Text for analysis Block Start

# AIO Q3 — Q-Learning: From Bellman to Approximation

## What is Reinforcement Learning?

Imagine teaching a dog new tricks. You don't give it a manual. Instead, you reward good behavior with treats and discourage bad behavior. Over time, the dog will learn which actions lead to rewards. **Reinforcement Learning (RL)** works the same way: an agent learns to make decisions by interacting with an environment and receiving feedback.

**Why does this matter?**
- **Game AI:** RL trained AlphaGo to defeat world champions and taught AI to master Atari games from raw pixels
- **Robotics:** Robots learn to walk, grasp objects, and navigate without explicit programming  
- **Self-driving cars:** Learning optimal driving policies from experience
- **Healthcare:** Personalized treatment recommendations that adapt over time

Unlike supervised learning (where we have "correct" answers), RL agents must **discover** good strategies through trial and error, balancing *exploration* (trying new things) and *exploitation* (using what works).

Text for analysis Block End
Data section Block Start

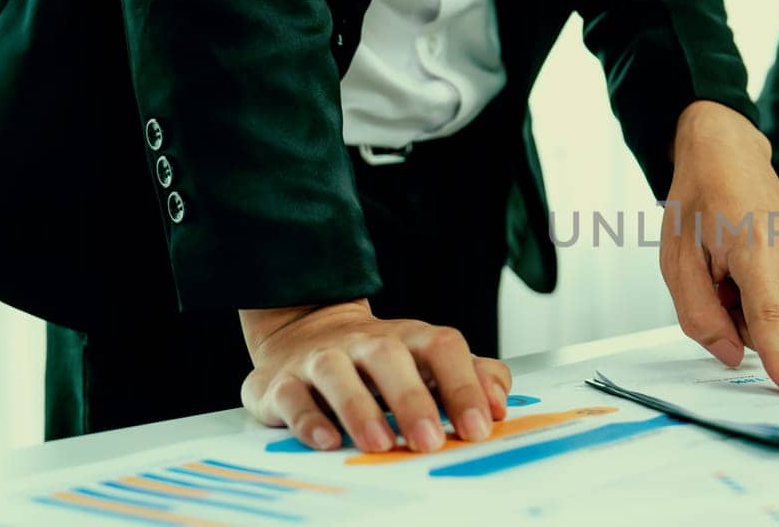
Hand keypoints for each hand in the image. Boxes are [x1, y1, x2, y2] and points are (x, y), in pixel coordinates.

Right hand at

Data section Block End

Can you transcribe the reinforcement learning text, beginning at the words "Unlike supervised learning" and stopping after "(using what works)."? The material comes from a separate source.

Unlike supervised learning (where we have "correct" answers), RL agents must **discover** good strategies through trial and error, balancing *exploration* (trying new things) and *exploitation* (using what works).